Question

Two small plastic balls are given equal charges by rubbing them on rabbit fur. When the balls are moved 8.00 meters apart, they have a measured electrostatic force of +7.24 x 10-3 N between them. a. What is the charge on each ball? b. How many electrons did each ball take from the fur? c. What is the electric field at a point in space (Point P) exactly 5.00 meters from both balls. d. What is the electric PE of an electron placed at Point P? e. What is the acceleration of the electron if it is released from that point?

Answer 1

Answer:

Given, F = 7.24 x 10^-3 N and separation distance r = 8 m

(a) Electrostatic force F = k q²/r² which implies that q² = F r²/k = (7.24 x 10^-3 N) (8 m)² / (9 x 10⁹ N m²/C²)

Therefore, q² = 51.48 x 10^-12 C²    (or) q = 7.17 x 10^-6 C.

(b) Number of electrons calculated from q = ne (or) n = q/e = (7.17 x 10^-6 C) / (1.6 x 10^-19 C) = 4.48 x 10¹³.

(c) The elctric field due to the given two charge system is E_net = 2 E_y = 2 E cos 45⁰, where E_y is the verticle component and the horizontal componets E_x's due to two charges were cancelled.

Therefore, E_net = 2 (kq/r²) cos 45⁰ since E = kq/r² = (9 x 10⁹ N m²/C²) (7.17 x 10^-6 C) / (5 m)² = 2.58 x 10³ N/C.

Then, E_net = 2 (2.58 x 10³ N/C) cos 45⁰ = 3.64 x 10³ N/C.

(d) Electrostatic PE is U = kq²/r.
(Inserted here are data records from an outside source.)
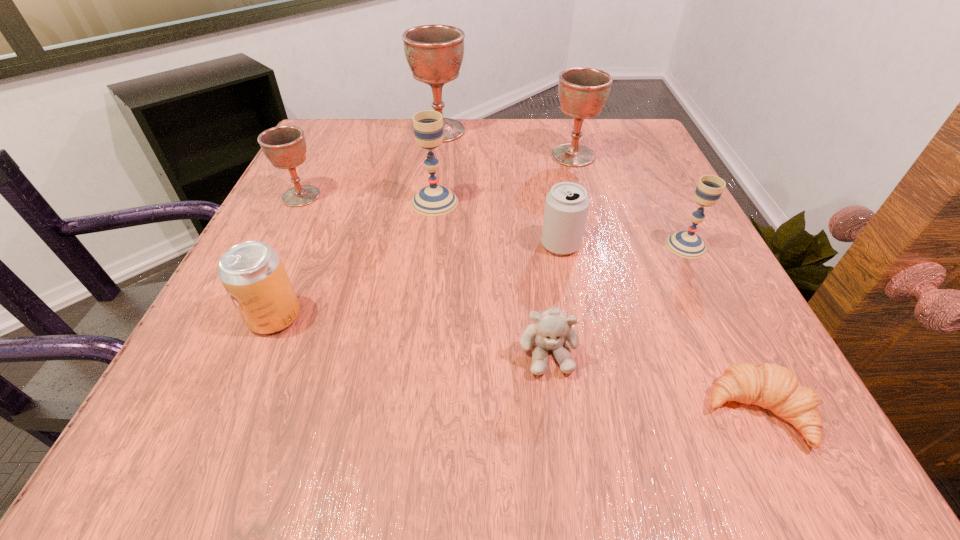
In order to click on pop (soda) in this screenshot , I will do `click(252, 272)`.

Where is `can`? The width and height of the screenshot is (960, 540). can is located at coordinates (566, 207).

At what (x,y) coordinates should I click in order to perform the action: click on the eighth tallest object. Please return your answer as a coordinate pair (x, y). The height and width of the screenshot is (540, 960). Looking at the image, I should click on (551, 327).

Find the location of a particular element. The width and height of the screenshot is (960, 540). gray teddy bear is located at coordinates (551, 327).

Locate an element on the screen. The height and width of the screenshot is (540, 960). the shortest object is located at coordinates (768, 385).

This screenshot has height=540, width=960. In order to click on vacant space located on the left of the tallest object in this screenshot , I will do `click(352, 131)`.

Where is `free region located on the front of the second smallest brown chalice`? This screenshot has height=540, width=960. free region located on the front of the second smallest brown chalice is located at coordinates pos(591,218).

Image resolution: width=960 pixels, height=540 pixels. In order to click on free region located on the left of the farther gray chalice in this screenshot , I will do `click(332, 202)`.

Identify the location of vacant point located 0.130m on the front of the leftmost chalice. This screenshot has width=960, height=540. point(274,252).

Image resolution: width=960 pixels, height=540 pixels. I want to click on vacant space located on the front of the rightmost chalice, so click(x=777, y=426).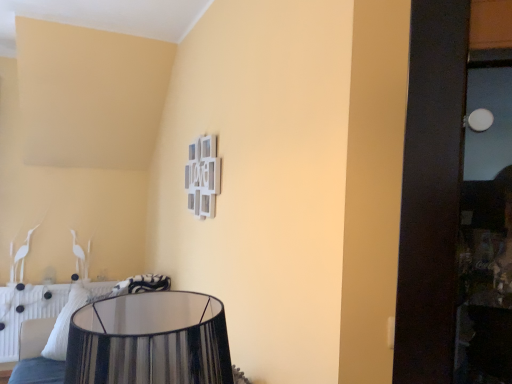
What do you see at coordinates (67, 332) in the screenshot? The width and height of the screenshot is (512, 384). I see `white textured bed at lower left` at bounding box center [67, 332].

Image resolution: width=512 pixels, height=384 pixels. What are the coordinates of `white textured bed at lower left` in the screenshot? It's located at (67, 332).

In order to click on white textured bed at lower left in this screenshot , I will do `click(67, 332)`.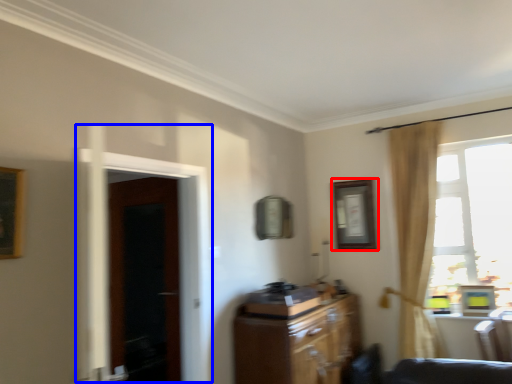
Question: Which object appears closest to the camera in this image, picture frame (highlighted by a red box) or screen door (highlighted by a blue box)?

Choices:
 (A) picture frame
 (B) screen door

Answer: (B)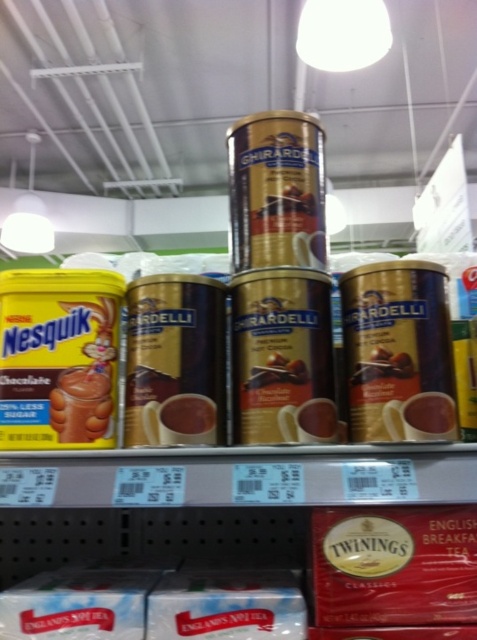
You are a grocery store employee restocking shelves. You have a new box of yellow matte nesquik chocolate at left and a metallic gold canister at center to place on a shelf. The shelf has limited width. Based on the image, which item requires more horizontal space?

The yellow matte nesquik chocolate at left might be wider than metallic gold canister at center, so it requires more horizontal space.

You are a grocery store employee restocking shelves. You need to place a new box of Twinings tea bags on the shelf. The box is the same size as the Twinings English Breakfast tea bags already there. Where should you place it in relation to the gold metallic canister at center and the shiny metallic canister at center?

The gold metallic canister at center is below the shiny metallic canister at center. Since the Twinings tea bags are on the shelf below the Ghirardelli hot cocoa cans, you should place the new box of Twinings tea bags on the shelf below both the gold metallic canister at center and the shiny metallic canister at center.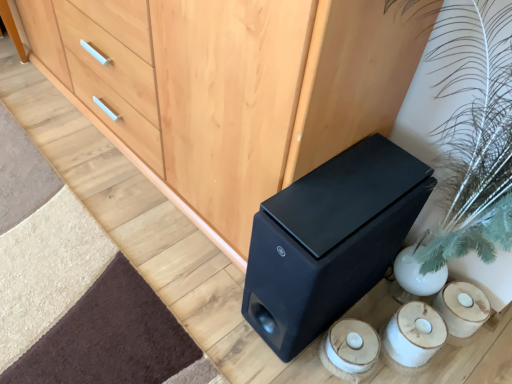
Where is `vacant area situated to the left side of white ceramic candle holder at lower right`? This screenshot has height=384, width=512. vacant area situated to the left side of white ceramic candle holder at lower right is located at coordinates (278, 360).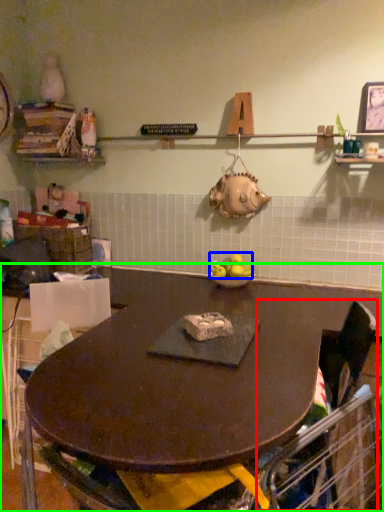
Question: Which is nearer to the swivel chair (highlighted by a red box)? apple (highlighted by a blue box) or table (highlighted by a green box).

The U is due to two charges at the point p is U = U_q + U_q = 2 U_q

Therefore, U = 2 (kq²/r) = 2 (9 x 10⁹ N m²/C²) (7.17 x 10^-6 C)² / (5 m) = 185.07 x 10^-3 J.

(e) If an electron is released from the point P, then the electric field E_net applies an elctric force on the elctron and then it begins to accelerate, therefore, F = qE = ma or a = qE/m = (7.17 x 10^-6 C) (3.64 x 10³ N/C)/(9.1 x 10^-31 kg)

Acceleration of the electron is a = 2.86 x 10²⁸ m/s².